The revised Code is likely to encourage a more robust and substantive review of ESG issues by institutional investors.

By Paul A. Davies and Michael Green


The UK Stewardship Code (the Code) was originally published in 2010 following a review of corporate governance. The Financial Reporting Council (FRC) has responsibility for the Code, and promotes the long-term success of companies, outlines principles underlying an effective board, and fosters active investor monitoring and engagement of companies. All UK-authorised asset managers are required to produce a statement of commitment to the Code or to explain why the Code is not appropriate for their business model (the “comply or explain” approach discussed below). As such, there are 305 signatories to the Code, which primarily include asset managers and asset owners (pension funds, endowment funds, and charities).

The Code was last revised in 2012, and the FRC notes that there have been significant changes in the interim. In particular, legal and international developments concerning ESG issues and legal developments concerning the application of ESG issues in the context of trustees’ fiduciary duties (including pension trustees). For more information on ESG issues, please see Latham’s previous blogs here and here.

In January 2019, the FRC published a consultation on a revised Code. The consultation will run until 29 March 2019, with the final version of the Code due for publication by summer 2019. This revised Code aims to increase demand for more effective stewardship and investment decision making, in particular, through incorporating ESG factors.

The Principles of the Code

The Code operates on a comply or explain platform and identifies seven key Principles that require signatory institutional investors to:

  1. Disclose publicly their policy on how they will discharge their stewardship responsibilities
  2. Implement a robust policy on managing conflicts of interest in relation to stewardship, which should be disclosed publicly
  3. Monitor their investee companies
  4. Establish clear guidelines on when and how they will escalate their stewardship activities
  5. Act collectively with other investors if appropriate
  6. Have a clear policy on voting and disclosure of voting activity
  7. Report periodically on their stewardship and voting activities

Proposed Incorporation of ESG Issues Into the Code

The proposed changes to the Code include developing organisational purpose, disclosing stewardship objectives and governance, aligning with the UK Corporate Governance Code, and amending reporting requirements.
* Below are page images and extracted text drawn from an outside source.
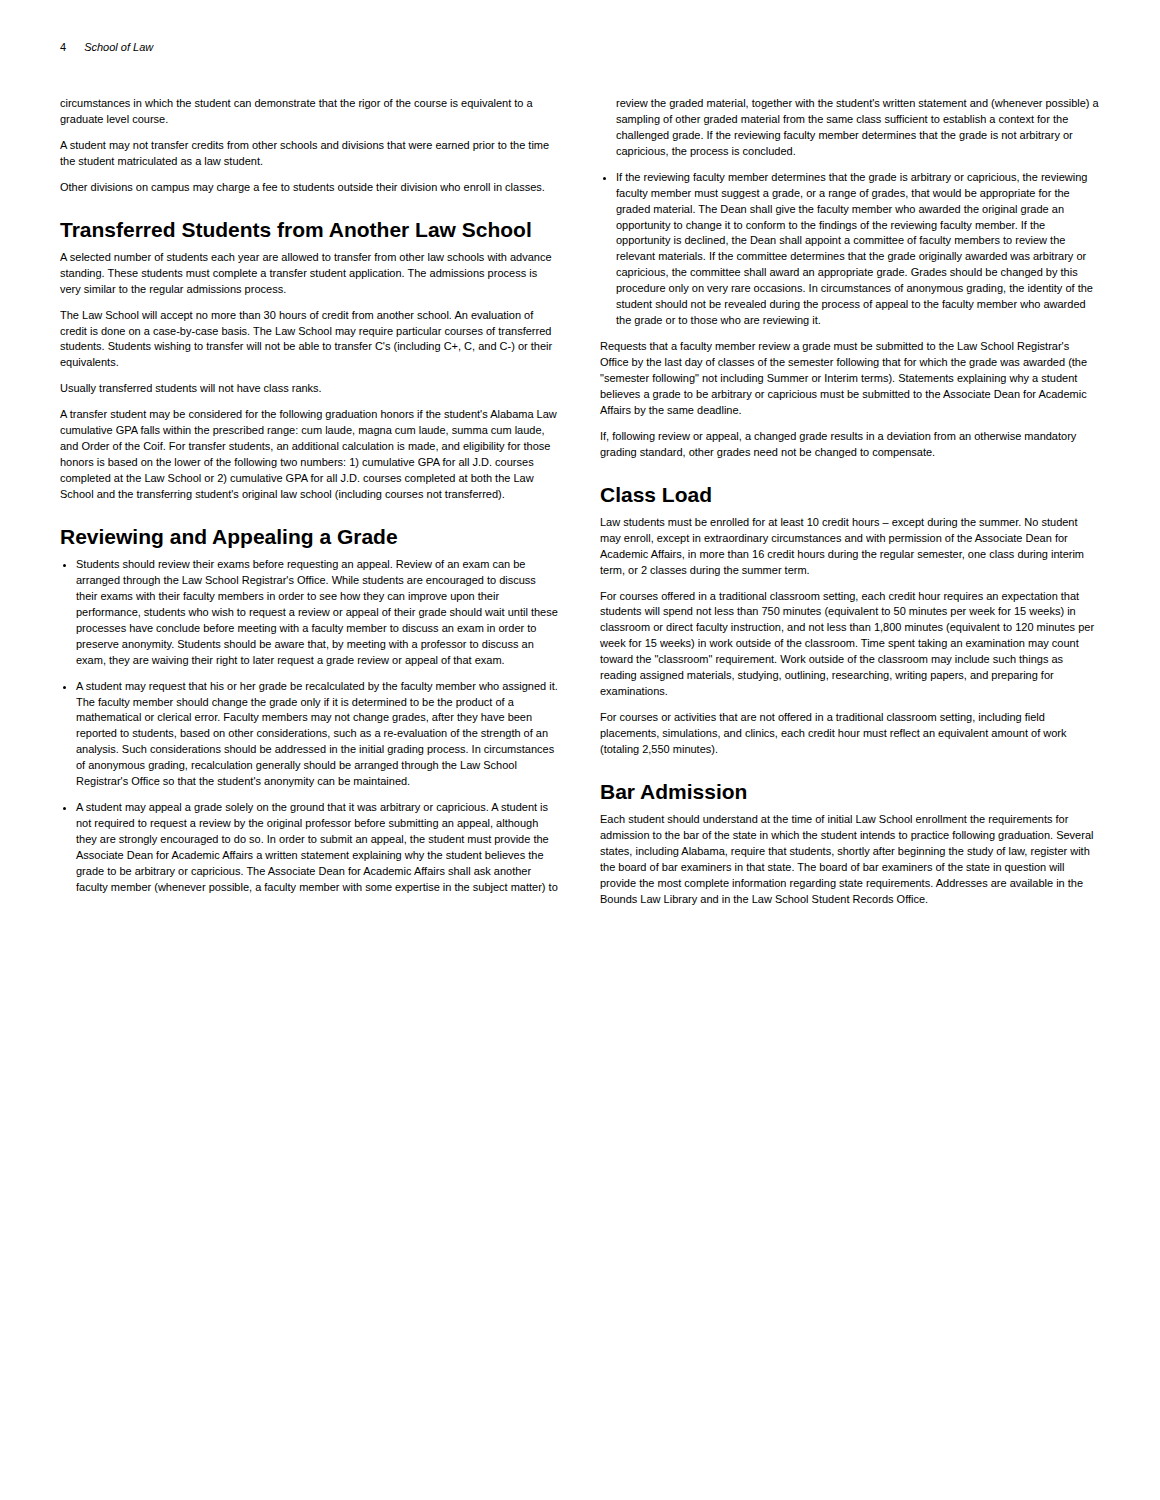4 School of Law
circumstances in which the student can demonstrate that the rigor of the course is equivalent to a graduate level course.
A student may not transfer credits from other schools and divisions that were earned prior to the time the student matriculated as a law student.
Other divisions on campus may charge a fee to students outside their division who enroll in classes.
Transferred Students from Another Law School
A selected number of students each year are allowed to transfer from other law schools with advance standing. These students must complete a transfer student application. The admissions process is very similar to the regular admissions process.
The Law School will accept no more than 30 hours of credit from another school. An evaluation of credit is done on a case-by-case basis. The Law School may require particular courses of transferred students. Students wishing to transfer will not be able to transfer C's (including C+, C, and C-) or their equivalents.
Usually transferred students will not have class ranks.
A transfer student may be considered for the following graduation honors if the student's Alabama Law cumulative GPA falls within the prescribed range: cum laude, magna cum laude, summa cum laude, and Order of the Coif. For transfer students, an additional calculation is made, and eligibility for those honors is based on the lower of the following two numbers: 1) cumulative GPA for all J.D. courses completed at the Law School or 2) cumulative GPA for all J.D. courses completed at both the Law School and the transferring student's original law school (including courses not transferred).
Reviewing and Appealing a Grade
Students should review their exams before requesting an appeal. Review of an exam can be arranged through the Law School Registrar's Office. While students are encouraged to discuss their exams with their faculty members in order to see how they can improve upon their performance, students who wish to request a review or appeal of their grade should wait until these processes have conclude before meeting with a faculty member to discuss an exam in order to preserve anonymity. Students should be aware that, by meeting with a professor to discuss an exam, they are waiving their right to later request a grade review or appeal of that exam.
A student may request that his or her grade be recalculated by the faculty member who assigned it. The faculty member should change the grade only if it is determined to be the product of a mathematical or clerical error. Faculty members may not change grades, after they have been reported to students, based on other considerations, such as a re-evaluation of the strength of an analysis. Such considerations should be addressed in the initial grading process. In circumstances of anonymous grading, recalculation generally should be arranged through the Law School Registrar's Office so that the student's anonymity can be maintained.
A student may appeal a grade solely on the ground that it was arbitrary or capricious. A student is not required to request a review by the original professor before submitting an appeal, although they are strongly encouraged to do so. In order to submit an appeal, the student must provide the Associate Dean for Academic Affairs a written statement explaining why the student believes the grade to be arbitrary or capricious. The Associate Dean for Academic Affairs shall ask another faculty member (whenever possible, a faculty member with some expertise in the subject matter) to review the graded material, together with the student's written statement and (whenever possible) a sampling of other graded material from the same class sufficient to establish a context for the challenged grade. If the reviewing faculty member determines that the grade is not arbitrary or capricious, the process is concluded.
If the reviewing faculty member determines that the grade is arbitrary or capricious, the reviewing faculty member must suggest a grade, or a range of grades, that would be appropriate for the graded material. The Dean shall give the faculty member who awarded the original grade an opportunity to change it to conform to the findings of the reviewing faculty member. If the opportunity is declined, the Dean shall appoint a committee of faculty members to review the relevant materials. If the committee determines that the grade originally awarded was arbitrary or capricious, the committee shall award an appropriate grade. Grades should be changed by this procedure only on very rare occasions. In circumstances of anonymous grading, the identity of the student should not be revealed during the process of appeal to the faculty member who awarded the grade or to those who are reviewing it.
Requests that a faculty member review a grade must be submitted to the Law School Registrar's Office by the last day of classes of the semester following that for which the grade was awarded (the "semester following" not including Summer or Interim terms). Statements explaining why a student believes a grade to be arbitrary or capricious must be submitted to the Associate Dean for Academic Affairs by the same deadline.
If, following review or appeal, a changed grade results in a deviation from an otherwise mandatory grading standard, other grades need not be changed to compensate.
Class Load
Law students must be enrolled for at least 10 credit hours – except during the summer. No student may enroll, except in extraordinary circumstances and with permission of the Associate Dean for Academic Affairs, in more than 16 credit hours during the regular semester, one class during interim term, or 2 classes during the summer term.
For courses offered in a traditional classroom setting, each credit hour requires an expectation that students will spend not less than 750 minutes (equivalent to 50 minutes per week for 15 weeks) in classroom or direct faculty instruction, and not less than 1,800 minutes (equivalent to 120 minutes per week for 15 weeks) in work outside of the classroom. Time spent taking an examination may count toward the "classroom" requirement. Work outside of the classroom may include such things as reading assigned materials, studying, outlining, researching, writing papers, and preparing for examinations.
For courses or activities that are not offered in a traditional classroom setting, including field placements, simulations, and clinics, each credit hour must reflect an equivalent amount of work (totaling 2,550 minutes).
Bar Admission
Each student should understand at the time of initial Law School enrollment the requirements for admission to the bar of the state in which the student intends to practice following graduation. Several states, including Alabama, require that students, shortly after beginning the study of law, register with the board of bar examiners in that state. The board of bar examiners of the state in question will provide the most complete information regarding state requirements. Addresses are available in the Bounds Law Library and in the Law School Student Records Office.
The revised Code will introduce Principles and Provisions, supported by Guidance. All signatories must follow the Principles on an “apply and explain” basis, requiring them to apply the Principles and explain clearly and meaningfully how they have done so. All signatories must follow the Provisions on a comply or explain basis, requiring them to explain meaningfully any non-application of the Provisions.

The revised Code will define stewardship as “the responsible allocation and management of capital across the institutional investment community, to create sustainable value for beneficiaries, the economy and society”. The revised Code also identifies the primary purpose of stewardship as looking after beneficiaries’ assets that have been entrusted to the care of others. As such, the consultation to the revised Code indicates that the Code will include explicit reference to ESG factors, and that signatories are expected to give consideration to material ESG factors when fulfilling stewardship responsibilities. Signatories must also demonstrate how those material ESG factors are considered in the decision-making process. The revised Code does not define material ESG factors, but it does include climate change as a material factor.

The key provisions of the Code in which ESG changes are proposed include:

Principle E

This Principle requires signatories to integrate stewardship with their investment approach and demonstrate how they take into account material ESG factors, including climate change.

Provision 9

Asset owners and asset managers are encouraged to disclose the structures and processes in place to ensure that information gathered through stewardship activities is factored directly into investment decision making.

The signatory is expected to demonstrate how stewardship is integrated with investment approach, and how stewardship can be evidenced by team and joint engagement meetings, presentations, information-sharing across platforms, and involvement of ESG teams.

Provision 11

Asset owners are encouraged to ensure that investment and stewardship mandates reflect beneficiaries’ investment time horizon, and asset managers are encouraged to align investment and stewardship activities with beneficiaries’ investment time horizon. Furthermore, both asset owners and managers are encouraged to demonstrate how ESG issues are considered.

Provision 13

Asset owners are encouraged to provide clear and actionable asset assessment criteria for managers, so that appropriate investments are made in accordance with strategy. This can be evidenced by explaining the methods and detail of criteria given to managers for pre-investment monitoring, for example outlining the extent of engagement on ESG issues pre-issuance. Asset managers will be encouraged to evaluate assets and investments accordingly.


The revised Code has been broadly welcomed, although some have expressed concerns about whether the Code will encourage a robust and substantive review of ESG issues, or whether ESG will be reduced to tick-box items on a checklist.

Further, finalisation of the revised Code by summer 2019 may also depend on the proposed transformation of the FRC, which is to be replaced by the Audit, Reporting and Governance Authority. This new Authority will be a statutory body with a new mandate, new leadership, and stronger powers.

Latham will continue to follow and report on developments in this area.